Diese Selbstauskunft von Msgr. Fernández macht in aller Deutlichkeit den Bruch mit der bisherigen Lehrtradition klar:
Nicht mehr die Fülle der geoffenbarten Wahrheit in der hl. Schrift soll der Maßstab für die Arbeit der Glaubenskongregation sein, nicht mehr die Person und Lehre Jesu Christi wird als Weg und Wahrheit, also als Grundorientierung für Glaube und Lehre angenommen, sondern was Franziskus uns gelehrt hat.
Die neuen päpstlichen Lehren aus den zehn Jahren seines Pontifikats werden an die Stelle der Bibel und der katholischen Lehrtradition gesetzt. Demnach wäre Franziskus selbst der Weg und die Wahrheit des Glaubens. Denn während die Wahrheit Jesu Christi kaum zu verstehen und auszudrücken sei, wie Franziskus meint, gebe er selbst uns ein umfassenderes Verständnis von der christlichen Glaubenslehre – so die Behauptung von Mons. Fernández.

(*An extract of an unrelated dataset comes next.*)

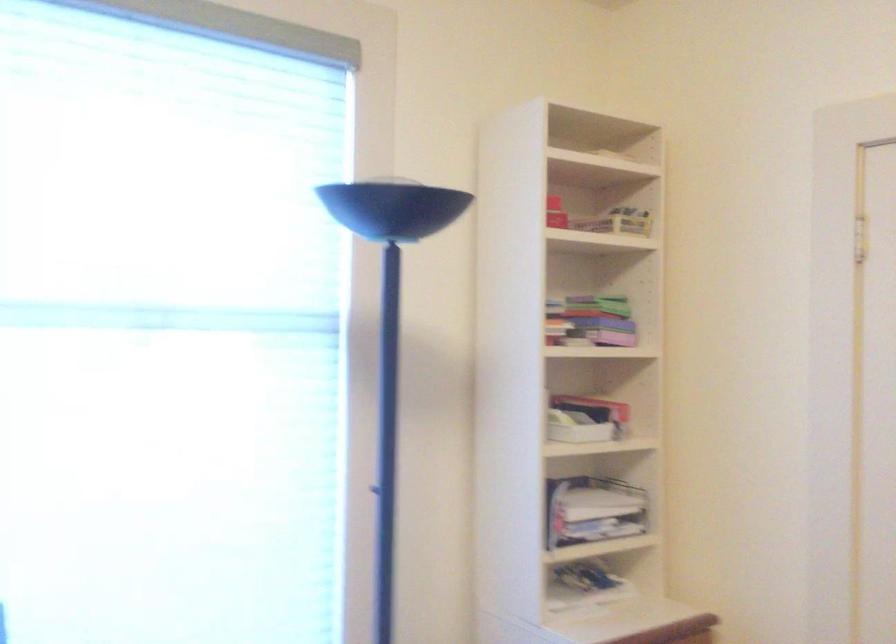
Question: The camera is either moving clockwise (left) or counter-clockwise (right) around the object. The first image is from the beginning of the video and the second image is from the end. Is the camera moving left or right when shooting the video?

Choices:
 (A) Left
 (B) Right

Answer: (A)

Der neue Glaubenspräfekt müsse nun sicherstellen, dass alle kirchlichen Äußerungen von Bischöfen und Theologen in Übereinstimmung mit der neuen päpstlichen Lehre gebracht werden. In dieser Wortwahl steckt eine unverhohlene Drohung: Wer sich der doktrinären Gleichschaltung widersetzt und etwa rückwärtsgewandt sich auf die dogmatischen Positionen der katholischen Lehrtradition bezieht, wird keine pluralistische Toleranz erfahren, sondern den päpstlichen Kommissar an den Hals bekommen.